━━━━━ TEXTO EXTRAÍDO ━━━━━
CRITÉRIOS DE SELEÇÃO

Sandra Pêra fala dos critérios que culminaram na escolha das 12 músicas do álbum:

- Pensamos nas músicas que fizeram parte de alguma maneira da sua vida, da sua carreira, e fomos separando “A Cara do Espelho”, de um LP gravado em 1975 (“A Feiticeira”). Liguei para Nelsinho (Motta) e perguntei se ele tinha alguma música interessante para nos mandar. “Lua e Flor”, que Oswaldo Montenegro compôs especialmente para a peça de grande sucesso protagonizado por ela, “Brincando em Cima Daquilo”.

A valsa “Dona Felicidade” (Benedicto Lacerda / Nestor Tangerini) também tem motivos afetivos para ter sido selecionada.

- A letra é de nosso tio (Nestor Tangerine). Essa música faz parte da história da nossa família. Pinçamos músicas que ela cantou em tantos shows que fez neste Brasil, como “Risque” (Ary Barroso) e “Faz-me Rir” (Francisco Yoni / Edmundo Arias /Versão: D. Teixeira).

Fabiano Canosa sugeriu à Marília a inclusão de “Mulher” (Sadi Cabral e Custódio Mesquita) e José Milton trouxe a versão de Fausto Nilo para “Ne Me Quite Pas” (“Não Me Deixes Mais), que possui uma expressiva gravação de Fagner.
━━━━━ LINHAS APRESENTADAS ━━━━━
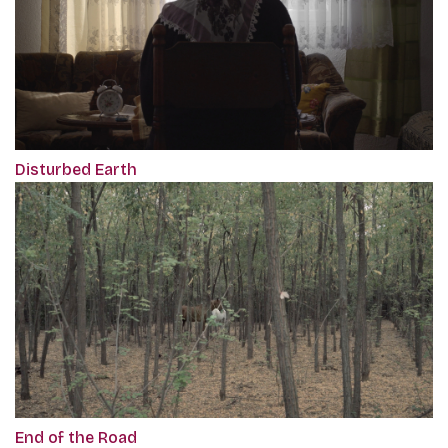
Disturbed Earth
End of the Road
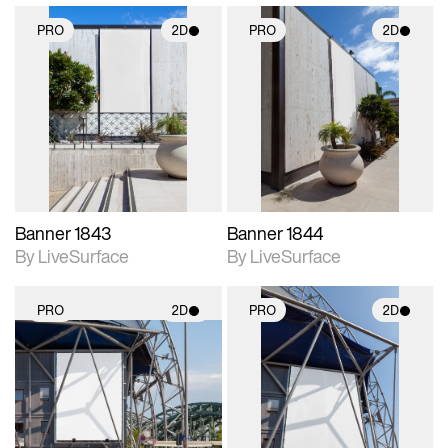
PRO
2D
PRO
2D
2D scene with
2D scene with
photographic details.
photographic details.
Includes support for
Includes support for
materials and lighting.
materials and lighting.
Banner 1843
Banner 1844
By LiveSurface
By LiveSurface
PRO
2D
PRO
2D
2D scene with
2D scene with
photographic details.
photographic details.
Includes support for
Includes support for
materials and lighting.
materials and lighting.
━━━━━
━━━━━ LINHAS APRESENTADAS ━━━━━
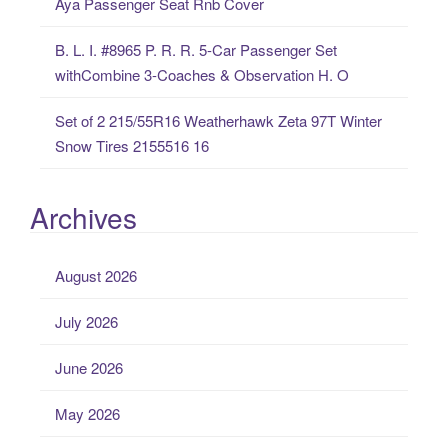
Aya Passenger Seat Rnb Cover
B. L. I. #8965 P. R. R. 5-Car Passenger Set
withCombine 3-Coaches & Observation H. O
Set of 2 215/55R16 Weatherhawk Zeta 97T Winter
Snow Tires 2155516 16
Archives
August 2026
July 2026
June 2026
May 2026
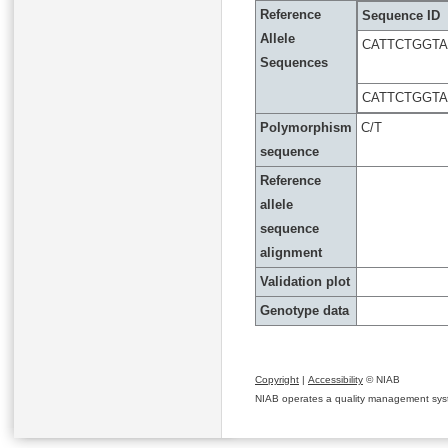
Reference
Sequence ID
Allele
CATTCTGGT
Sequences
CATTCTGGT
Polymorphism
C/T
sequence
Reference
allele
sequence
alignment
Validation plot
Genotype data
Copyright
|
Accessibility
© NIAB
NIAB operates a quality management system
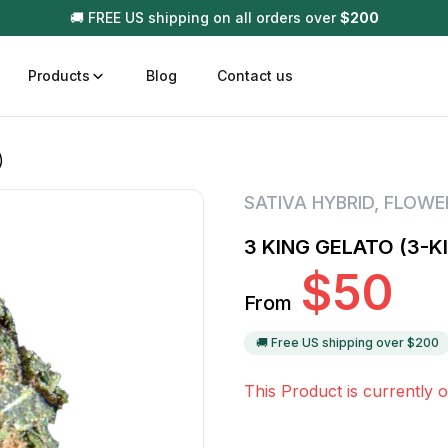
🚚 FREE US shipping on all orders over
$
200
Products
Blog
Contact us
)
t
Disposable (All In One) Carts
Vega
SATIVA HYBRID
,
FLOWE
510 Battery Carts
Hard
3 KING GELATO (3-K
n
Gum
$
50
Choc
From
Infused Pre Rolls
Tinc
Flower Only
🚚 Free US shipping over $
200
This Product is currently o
━━━━━
[PARTES DO EXERCÍCIO]
[A] De acordo com o texto sobre a seleção das músicas do álbum, que canção Oswaldo Montenegro compôs especialmente para a peça “Brincando em Cima Daquilo”?
[B] Dê continuidade ao texto sobre a seleção das músicas do álbum, a partir da última frase apresentada.
As linhas constituem material independente do texto extraído.

[RESULTADOS POR TAREFA]
[A] “Lua e Flor”.

[B]
- Ela ficou louca com a possibilidade de gravar “Rio Antigo” (Chico Anysio). Marília e Chico eram dois monstros que se amavam, se identificavam muito. E na quele desfile de preciosidades, ela também escolheu “Duas Contas” e “Por Causa de Você” (Tom Jobim / Dolores Duran). 

Num certo momento, lembra Sandra, Nelson Motta deixou de dar notícias e faltava uma faixa para completar o álbum.

- Liguei e ele mandou imediatamente três versões: de uma canção italiana, de uma valsa do Lírio Panicalli e outra de “As Time Goes By” (Herman Hupfeld). Marília ficou muito, muito feliz por Nelsinho ter mandado essas versões e escolheu a terceira. Tínhamos seis vozes guias e, no dia em que estava marcada para começar a colocar a voz definitiva, quando ela estava pronta pra sair, sua saúde piorou e ela não conseguiu mais voltar ao estúdio.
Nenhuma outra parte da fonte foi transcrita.